Set of tasks:
a: Using the text about The Ramallah Club Network, explain in one to three sentences why members of the diaspora reconnect through community centers, festivals and events.
b: According to the text about The Ramallah Club Network, where will the Friday listening and reflection sessions take place?
c: Continue the text about The Ramallah Club Network from the point where it stops.

The Ramallah Club Network

Samah Hijawi and Reem Shilleh took the Ramallah Clubs Network (of the Palestinian diaspora in the USA) as a starting point to reflect on the intricacies and complexities of the Palestianian diaspora and their manifestations. They will explore the experience of being in diaspora and exile and how this formulates one’s relationship to home and homeland. Often, members of the diaspora reconnect through community centres, festivals and events in order to continue their cultural practices, and keep the community connected. But beyond sharing food, dance and conversation, what intangible elements do these gatherings transmit? What are the other forms and tools that are used to understand this convoluted relationship between here and there? In the face of Palestine’s settler colonial reality how have they contributed to direct and indirect forms of resistance, narrative formations and acts of remembering?

In a series of conversations broadcast online on Radio Al Hara every Thursday of the month of October, Hijawi and Shilleh will be speaking with colleagues, artists, filmmakers, social activists, and friends from different geographies, whose work is connected to or influenced by their diasporic/exilic experience and desire to reconnect.  

Every Friday in October we will come together for a listening and reflection session at Lagrange Points, in Brussels.

Episode 1

01.10 Guests: Dries Douibi and Daniel Blanga Gubbay
Language: English

In the first episode of The Ramallah Club Network, Samah Hijawi and Reem Shilleh are speaking with the artistic directors of the Kunstenfestivaldesarts about the concept of The Diasporic Schools and their own origins.

Episode 2

08.10 Guest: Michel Khleifi
Language: Arabic

In the second episode of The Ramallah Club Network, Samah Hijawi and Reem Shilleh are in conversation with the filmmaker Michel Khleifi about memory, collective and personal, its relationship to where we are geographically and his work, particularly his 1985 film Maaloul Celebrates Its Destruction.

Provided information:

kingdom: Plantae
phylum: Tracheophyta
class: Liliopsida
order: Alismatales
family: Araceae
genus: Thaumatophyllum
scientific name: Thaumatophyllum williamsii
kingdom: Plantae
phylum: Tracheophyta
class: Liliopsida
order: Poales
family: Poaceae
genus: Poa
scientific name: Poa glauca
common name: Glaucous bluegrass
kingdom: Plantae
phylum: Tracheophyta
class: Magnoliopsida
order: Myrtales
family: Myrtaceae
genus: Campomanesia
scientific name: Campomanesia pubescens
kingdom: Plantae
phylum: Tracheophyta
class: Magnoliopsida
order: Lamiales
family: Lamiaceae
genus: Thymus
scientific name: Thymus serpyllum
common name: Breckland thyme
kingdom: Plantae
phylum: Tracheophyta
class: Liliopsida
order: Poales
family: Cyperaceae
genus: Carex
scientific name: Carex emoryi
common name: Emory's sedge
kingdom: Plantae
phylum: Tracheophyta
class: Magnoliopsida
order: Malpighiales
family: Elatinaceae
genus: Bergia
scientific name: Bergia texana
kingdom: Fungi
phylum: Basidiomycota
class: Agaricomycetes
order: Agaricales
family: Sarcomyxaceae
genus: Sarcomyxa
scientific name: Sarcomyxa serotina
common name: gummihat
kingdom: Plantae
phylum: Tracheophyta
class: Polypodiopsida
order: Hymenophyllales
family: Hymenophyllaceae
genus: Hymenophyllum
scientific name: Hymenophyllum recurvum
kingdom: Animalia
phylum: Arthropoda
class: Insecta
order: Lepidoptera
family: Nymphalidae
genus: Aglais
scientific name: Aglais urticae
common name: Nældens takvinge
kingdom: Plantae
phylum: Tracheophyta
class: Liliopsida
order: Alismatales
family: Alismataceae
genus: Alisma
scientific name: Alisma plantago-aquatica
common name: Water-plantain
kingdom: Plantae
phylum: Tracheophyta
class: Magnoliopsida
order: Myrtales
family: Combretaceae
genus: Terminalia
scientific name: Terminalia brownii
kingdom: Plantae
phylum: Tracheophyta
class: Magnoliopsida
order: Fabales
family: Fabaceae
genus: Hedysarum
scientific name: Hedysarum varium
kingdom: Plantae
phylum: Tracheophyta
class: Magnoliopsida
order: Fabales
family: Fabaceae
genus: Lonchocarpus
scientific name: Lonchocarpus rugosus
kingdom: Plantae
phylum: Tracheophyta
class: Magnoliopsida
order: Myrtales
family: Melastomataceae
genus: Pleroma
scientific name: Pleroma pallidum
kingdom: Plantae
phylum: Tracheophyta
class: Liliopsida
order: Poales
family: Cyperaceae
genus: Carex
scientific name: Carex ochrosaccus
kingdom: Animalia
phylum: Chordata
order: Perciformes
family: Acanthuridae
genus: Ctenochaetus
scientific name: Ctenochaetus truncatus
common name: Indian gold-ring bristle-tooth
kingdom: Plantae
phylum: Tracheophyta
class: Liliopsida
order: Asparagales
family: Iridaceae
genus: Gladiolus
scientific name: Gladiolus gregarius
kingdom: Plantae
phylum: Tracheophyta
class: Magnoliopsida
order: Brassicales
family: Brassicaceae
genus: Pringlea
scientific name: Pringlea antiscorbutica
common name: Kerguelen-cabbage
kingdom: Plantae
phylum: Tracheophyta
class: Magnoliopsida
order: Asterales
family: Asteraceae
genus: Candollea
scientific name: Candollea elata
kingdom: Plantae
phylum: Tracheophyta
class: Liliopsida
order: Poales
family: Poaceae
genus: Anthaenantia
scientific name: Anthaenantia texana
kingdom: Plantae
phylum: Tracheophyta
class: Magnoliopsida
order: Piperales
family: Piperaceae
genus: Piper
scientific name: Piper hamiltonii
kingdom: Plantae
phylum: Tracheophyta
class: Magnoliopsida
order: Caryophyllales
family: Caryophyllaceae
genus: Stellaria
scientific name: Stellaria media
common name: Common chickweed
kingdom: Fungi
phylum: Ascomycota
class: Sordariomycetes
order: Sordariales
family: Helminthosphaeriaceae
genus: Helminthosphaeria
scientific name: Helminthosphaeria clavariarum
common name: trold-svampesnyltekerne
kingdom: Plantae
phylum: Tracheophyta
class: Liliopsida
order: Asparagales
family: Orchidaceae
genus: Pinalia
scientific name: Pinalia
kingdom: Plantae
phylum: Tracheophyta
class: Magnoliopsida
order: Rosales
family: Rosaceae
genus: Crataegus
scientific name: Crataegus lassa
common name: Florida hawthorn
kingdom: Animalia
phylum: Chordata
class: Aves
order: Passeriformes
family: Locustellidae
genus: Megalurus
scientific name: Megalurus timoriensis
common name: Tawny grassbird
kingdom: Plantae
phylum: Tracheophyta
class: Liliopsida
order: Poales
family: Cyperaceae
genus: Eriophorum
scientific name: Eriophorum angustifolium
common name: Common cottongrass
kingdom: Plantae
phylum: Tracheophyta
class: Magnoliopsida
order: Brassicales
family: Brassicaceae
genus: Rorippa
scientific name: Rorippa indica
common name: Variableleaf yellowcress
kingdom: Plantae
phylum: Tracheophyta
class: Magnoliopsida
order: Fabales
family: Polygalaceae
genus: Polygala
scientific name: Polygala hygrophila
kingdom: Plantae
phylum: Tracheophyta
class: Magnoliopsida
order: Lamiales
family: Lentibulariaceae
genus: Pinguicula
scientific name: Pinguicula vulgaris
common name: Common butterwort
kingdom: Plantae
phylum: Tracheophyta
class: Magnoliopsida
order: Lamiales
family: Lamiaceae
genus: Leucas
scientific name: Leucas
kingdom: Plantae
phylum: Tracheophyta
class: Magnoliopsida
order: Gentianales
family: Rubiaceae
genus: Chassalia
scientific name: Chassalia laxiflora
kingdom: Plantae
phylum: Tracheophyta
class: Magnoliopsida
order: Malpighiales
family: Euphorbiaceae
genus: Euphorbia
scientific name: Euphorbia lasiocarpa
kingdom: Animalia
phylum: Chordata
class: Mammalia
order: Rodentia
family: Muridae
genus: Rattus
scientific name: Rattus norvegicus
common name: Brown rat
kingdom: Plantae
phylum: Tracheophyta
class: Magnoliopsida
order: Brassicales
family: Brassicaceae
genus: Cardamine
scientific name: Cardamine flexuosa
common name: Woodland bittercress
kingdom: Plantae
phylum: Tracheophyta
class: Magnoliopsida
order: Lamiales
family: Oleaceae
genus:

Task-by-task outputs:
a: Members of the diaspora gather in these places to continue their cultural practices. They also use them to keep the community connected.

b: They take place at Lagrange Points, in Brussels.

c:
Episode 3

15.10 Guest: Basma Alsharif
Language: English

In the third episode of The Ramallah Club Network, Samah Hijawi and Reem Shilleh are in conversation with the artist Basma Alsharif about their earliest memories and how shifting locations influences their invocation; about distance and image, and about Basma Alsharif's video and writing works, Gaza, metaphors and much more.

Accompanying this episode, Basma Alsharif's incredibly unique We Began By Measuring Distance (2009) will be streaming online from the 15.10 until the 18.10.

Episode 4

22.10 Guests: Rasha Salti and Kristine Khouri
Language: English

In the fourth conversation of the The Ramallah Club Network Reem Shilleh and Samah Hijawi are speaking with Rasha Salti and Kristine Khouri about the complex relationship between the diaspora and solidarity networks in the 1970’s that were built around, through and beyond the Palestinian struggle for liberation. Rasha and Kristine are curators of the documentary and archival exhibition Past Disquiet in its multiple iterations, which is based on their extensive research of the art and exhibition making in the 1960's and 1970's that exist well outside the canon, and namely the 1978 International Art Exhibition for Palestine, a number of museums in exile, Chilean and South African amongst others.

Episode 5

29.10 Guests: Dr. Kathy Zarur
Language: English

In the final conversation of The Ramallah Club Network, Reem Shilleh and Samah Hijawi speak to Dr. Kathy Zarur, a curator and educator based in San Francisco, who explores concepts around place and landscape both as artistic genre and as lived experience of diasporic communities. By focusing on two exhibitions that Zarur has co-curated,  Where is Here and Betweenscapes, they reflect on the nuances between the conditions of being in diaspora and exile, and how these frame the experiences of being away from the homeland. They also talk about what the social fabric of the United States offers in parallel experiences between the indigenous and diasporic communities, whose kaleidoscope identities complexifies their relation to place.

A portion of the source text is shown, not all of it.